Especialista em marketing digital, uma jovem de 30 anos, relata sua convivência também com o pedido de não ser identificada, e a gente entende o porquê. "No começo na quarentena eu entrei de férias da empresa e fui ficando só em casa, eu não convivia antes tanto tempo em família, e de repente a gente passou a conviver mais. Era café da manhã, almoço e janta e eu fui tendo crises de pânico quando sentava à mesa, porque agora não era mais só grupo de Whats, eu convivia mais e os nossos pensamentos são muito diferentes", fala.
A preocupação ouvida dentro de casa era em relação à economia e que a vida tinha que seguir normalmente tendo pandemia ou não. "Falavam que eu só era a favor do lockdown porque tinha posição privilegiada, de trabalho, de carteira assinada, e por um lado eu concordava com eles, mas por outros, via um posicionamento política que eu não concordo e isso acabava me afetando diretamente. Tive até que procurar ajuda profissional".
A jovem está no terceiro mês de uso de medicamento antidepressivo e também ficou desempregada. "Agora eu estou tentando conviver da melhor forma possível e a maneira que eu encontrei foi de me afastar dos almoços, do jantar, do café, para conseguir viver em paz e isso não me magoar tanto. Também estou fazendo terapia, não é porque é a minha família que eu preciso me permitir ser tão afetada desse jeito. Não posso deixar que eles façam isso comigo", conclui.
Da turma do "eu avisei", a professora Anna Paula Garcia é das que veste a camisa mesmo em meio às discussões, no sentido literal do "vestir". E justamente quando fomos entrevistá-la, ela tinha um exemplo na ponta da língua.

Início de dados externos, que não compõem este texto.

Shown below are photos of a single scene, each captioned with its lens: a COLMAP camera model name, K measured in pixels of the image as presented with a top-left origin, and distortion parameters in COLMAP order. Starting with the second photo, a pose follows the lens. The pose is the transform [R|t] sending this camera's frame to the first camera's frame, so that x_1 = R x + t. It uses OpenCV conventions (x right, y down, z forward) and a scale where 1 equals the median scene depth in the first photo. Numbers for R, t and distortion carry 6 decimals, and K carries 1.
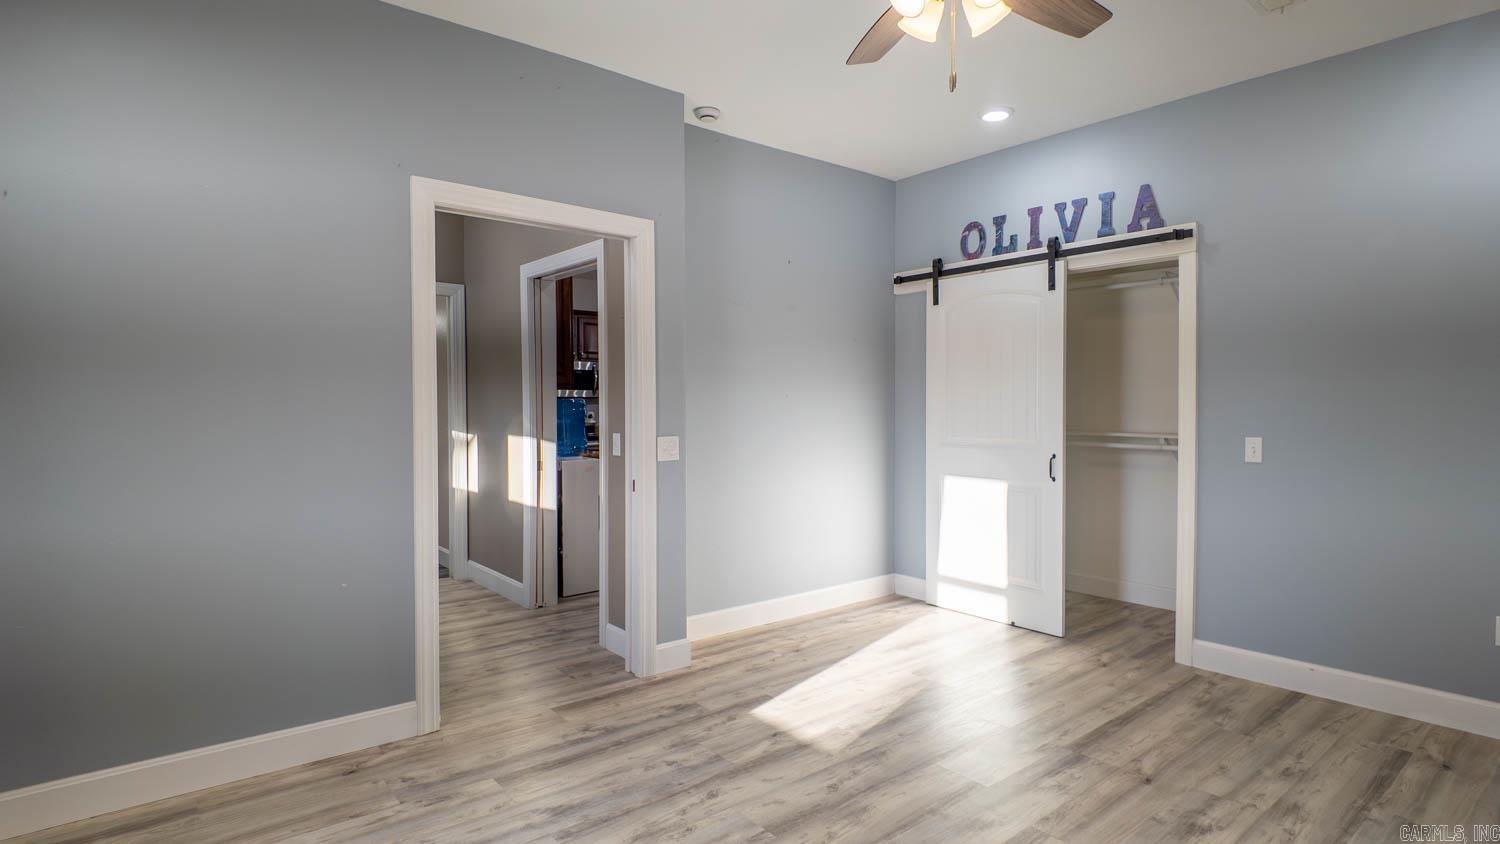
lens RADIAL K [[772.8, 0, 752.8], [0, 772.8, 413.5], [0, 0, 1]] dist [0.002468, -0.015135]
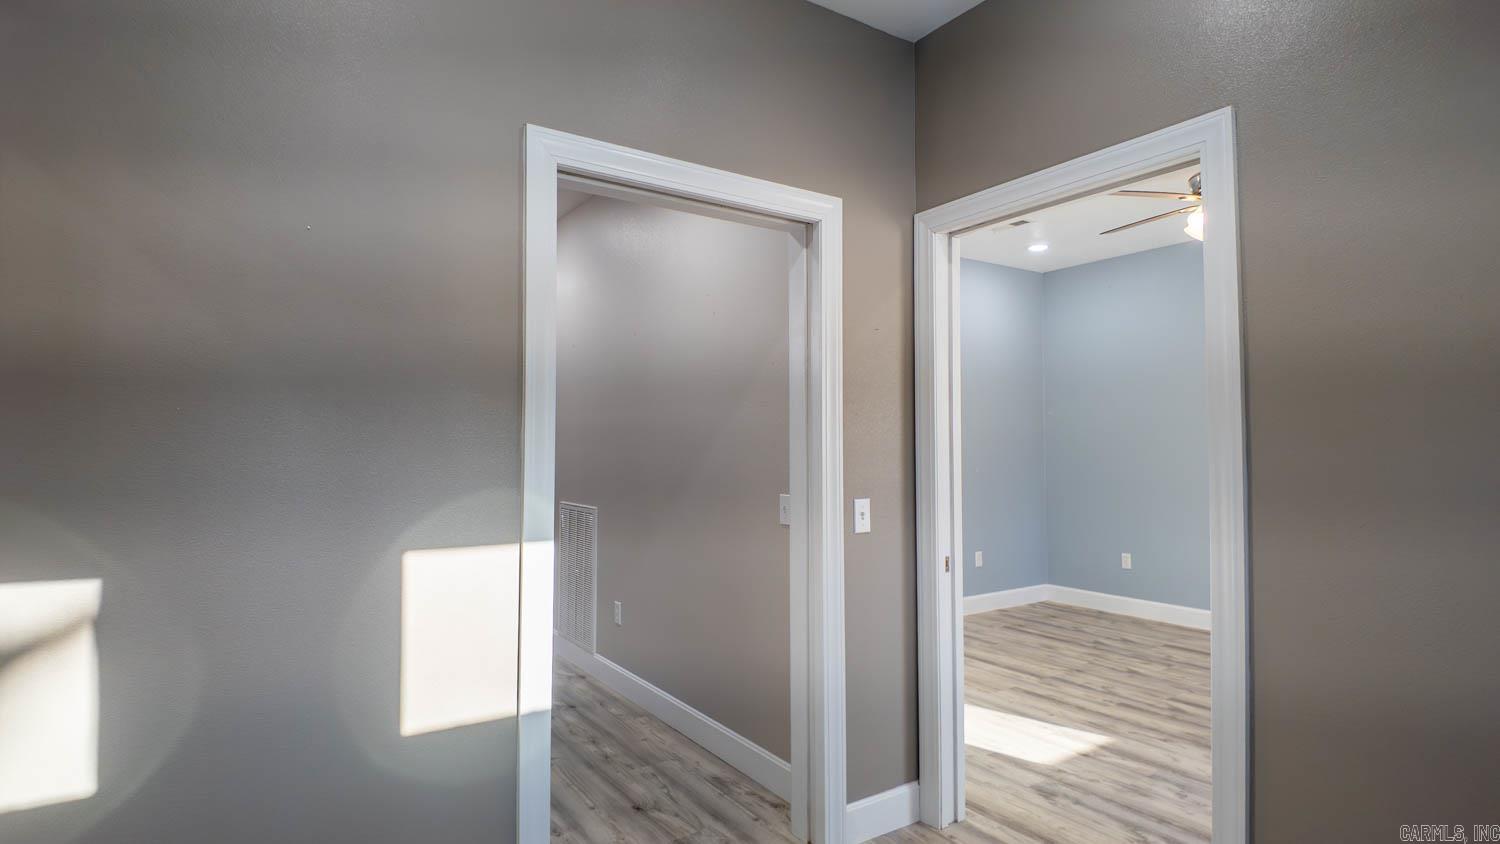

"Hoje mesmo tive problema com um familiar, que trabalha em hospital, ele acha que não devemos tomar cloroquina, eu também acho que não, mas ele diz que tem que sair, que eu sou muito neurótica com a família, que tem que sair, tem que fazer exercício físico, que a gente só fiaca dentro de casa, e eu acabo brigando mesmo. Eu bato muita boca sim, eu gosto de uma treta", explica.
A mesma polarização política que divide o País, também chegou à pandemia, na visão dela. "E isso é muito triste, por conta da polarização se banalizou a morte também. A gente está com quase 80 mil brasileiros irmãos, mortos. Estamos no auge da pandemia em Campo Grande e tem gente que não acredita, que diz que não é tudo isso e a presidência contribuiu para a população não acreditar na doença, achar que é só uma gripezinha, na automedicação com cloroquina, a negação pela ciência, o não uso da máscara...", diz.